1.8: A Simple Nonlinear Oscillator

To illustrate some of the differences between linear and nonlinear oscillators, we will give one very simple example of a nonlinear oscillator. Consider the following nonlinear equation of motion:

\[m \frac{d^{2}}{d t^{2}} x=\left\{\begin{array}{l}-F_{0} \text { for } x>0 \\ F_{0} \text { for } x<0 \\ 0 \text { for } x=0\end{array}\right.\]

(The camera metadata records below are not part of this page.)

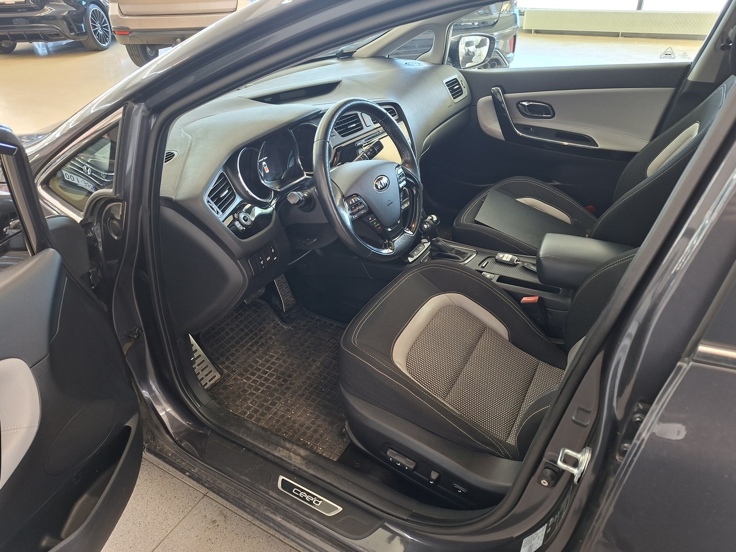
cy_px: 276
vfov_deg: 58.9
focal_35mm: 23
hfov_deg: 73.9
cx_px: 368
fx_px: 489
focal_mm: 5.54
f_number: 1.8
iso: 320
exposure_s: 1/50
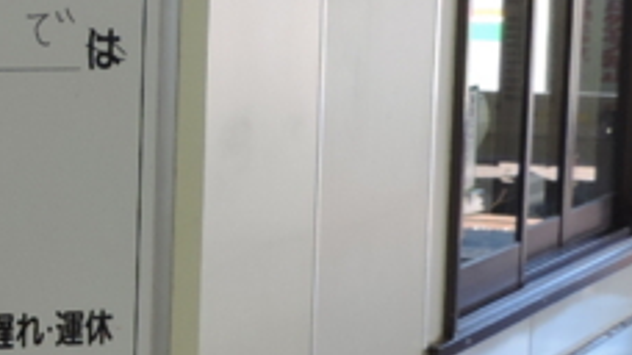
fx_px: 2245
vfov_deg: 9.0
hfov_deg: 15.2
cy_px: 308
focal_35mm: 134
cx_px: -213
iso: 80
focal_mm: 6.2
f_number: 3.3
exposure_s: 1/50
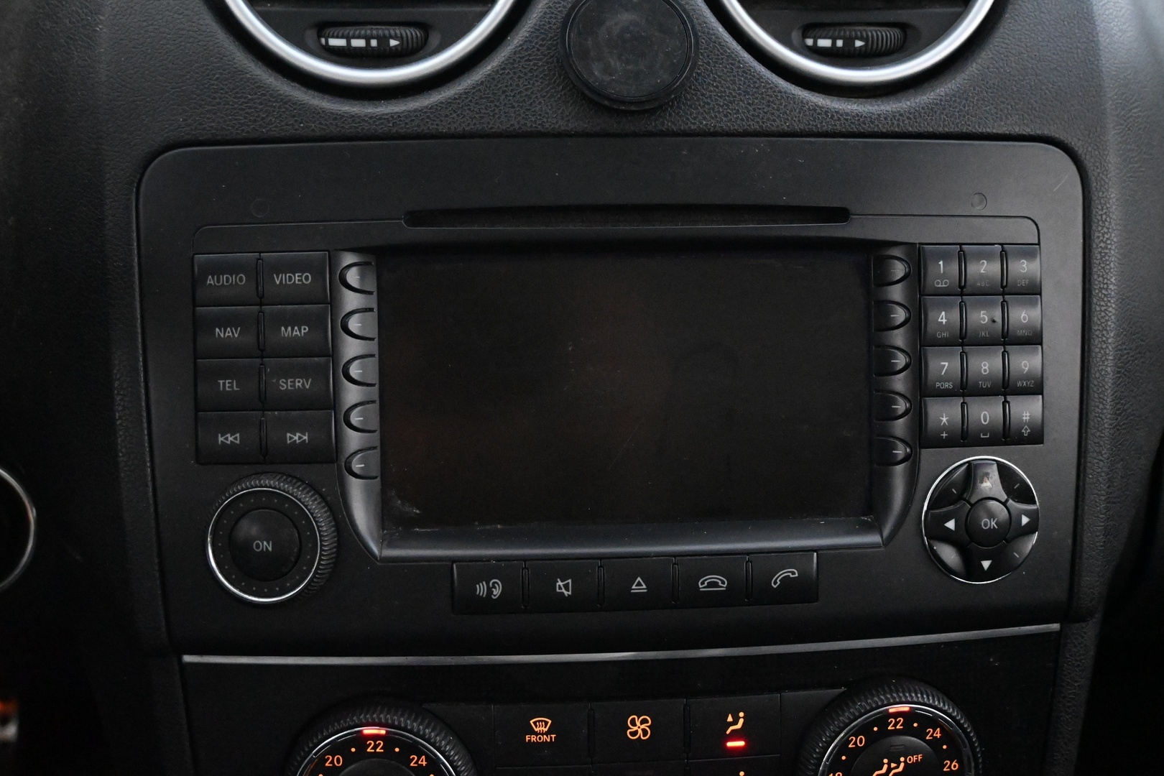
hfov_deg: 52.2
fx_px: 1188
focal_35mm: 37
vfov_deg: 36.2
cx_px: 582
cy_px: 388
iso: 12800
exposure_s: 1/40
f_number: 4.2
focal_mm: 24.5
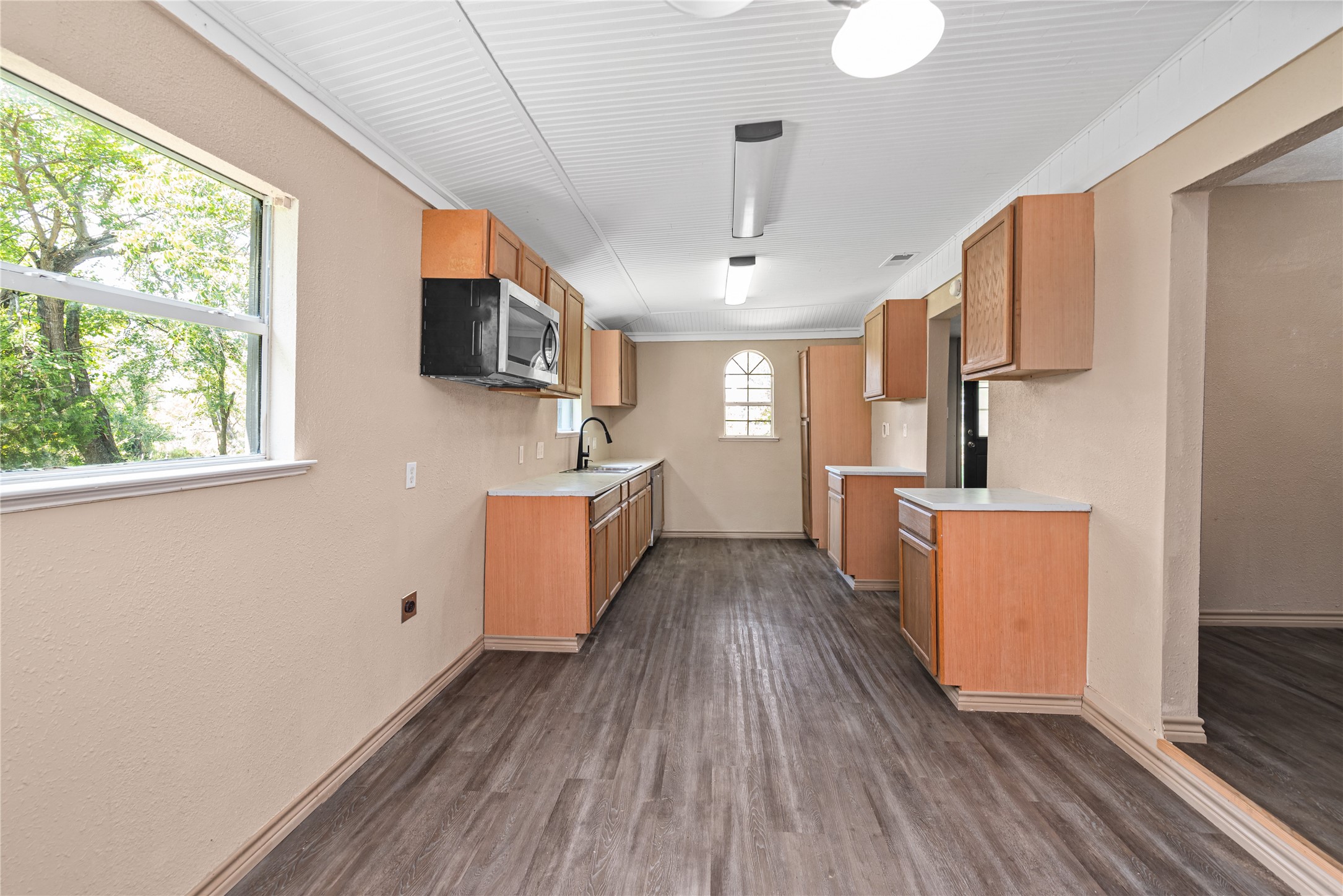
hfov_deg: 104.2
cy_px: 448
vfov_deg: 81.2
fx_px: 522
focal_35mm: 14
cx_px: 672
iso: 400
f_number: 8
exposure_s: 1/5
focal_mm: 14
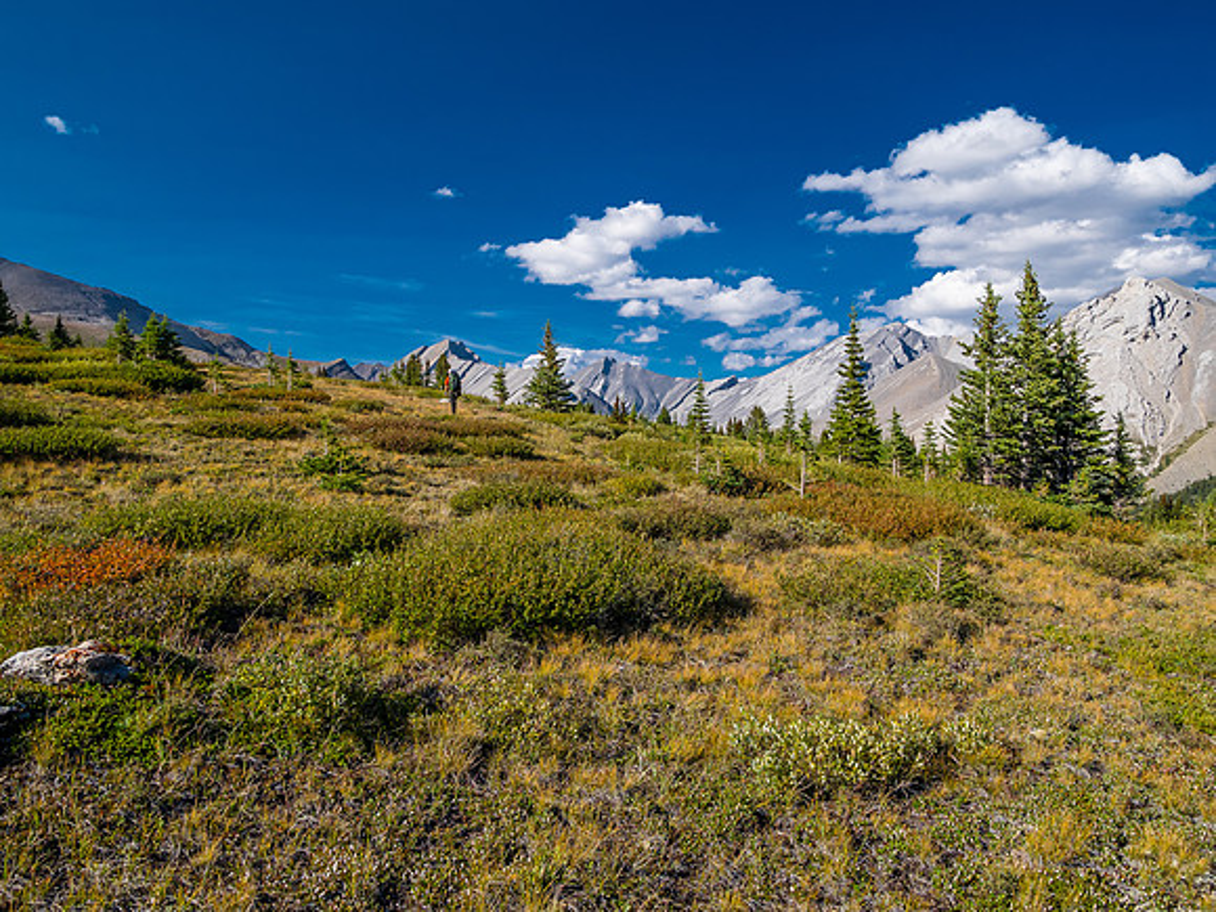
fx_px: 843
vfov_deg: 56.8
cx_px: 608
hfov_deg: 71.6
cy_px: 456
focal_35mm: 24
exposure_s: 1/160
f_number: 8
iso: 200
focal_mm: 12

This describes a particle with mass, \(m\), that is subject to a force to the left, \(−F_0\), when the particle is to the right of the origin (\(x(t) > 0\)), a force to the right, \(F_0\), when the particle is to the left of the origin (\(x(t) < 0\)), and no force when the particle is sitting right on the origin. The potential energy for this system grows linearly on both sides of x = 0. It cannot be differentiated at \(x = 0\), because the derivative is not continuous there. Thus, we cannot expand the potential energy (or the force) in a Taylor series around the point \(x = 0\), and the arguments of (1.21)-(1.24) do not apply. It is easy to find a solution of (1.120). Suppose that at time, \(t = 0\), the particle is at the origin but moving with positive velocity, \(v\). The particle immediately moves to the right of the origin and decelerates with constant acceleration, \(\frac{−F_0}{m}\), so that

\[x(t) = vt - \frac{F_o}{2m}t^2\]

for \(t ≤ τ\).

where

\[τ=\frac{2mv}{F_o}\]

is the time required for the particle to turn around and get back to the origin. At time, \(t = τ\), the particle moves to the left of the origin. At this point it is moving with velocity, \(−v\), the process is repeated for negative \(x\) and positive acceleration \(\frac{F_0}{m}\) Then the solution continues in the form

\[x(t) = −v(t − τ ) + \frac{F_o}{2m}(t − τ )^2 for τ ≤ t ≤ 2τ\]

Then the whole process repeats. The motion of the particle, shown in figure 1.15, looks superficially like harmonic oscillation, but the curve is a sequence of parabolas pasted together, instead of a sine wave. The equation of motion, (1.120), is time translation invariant. Clearly, we can start the particle at the origin with velocity, v, at any time, t0. The solution then looks like that shown in figure 1.15 but translated in time by \(t_0\). The solution has the form

\[x_{t0}(t) = x(t-t_o)\]

where \(x(t)\) is the function described by (1.121), (1.123), etc. This shown in figure 1.16 for \(t = t_0 = \frac{3τ}{4}\). The dotted curve corresponds to \(t_0 = 0\)

Like the harmonic oscillator, this system oscillates regularly and indefinitely. However, in this case, the period of the oscillation, the time it takes to repeat, 2τ , depends on the amplitude of the oscillation, or equivalently, on the initial velocity, v. The period is proportional to v, from (1.122). The motion of the particle started from the origin at \(t = t_0\), for an initial velocity v/2 is shown in figure 1.17. The dotted curve corresponds to an initial velocity, v. While the nonlinear equation of motion, (1.120), is time translation invariant, the symmetry is much less useful because the system lacks linearity. From our point of view, the important thing about linearity (apart from the fact that it is a good approximation in so many important physical systems), is that it allows us to choose a convenient basis for the solutions to the equation of motion. We choose them to behave simply under time translations.

Then, because of linearity, we can build up any solution as a linear combination of the basis solutions. In a situation like (1.120), we do not have this option.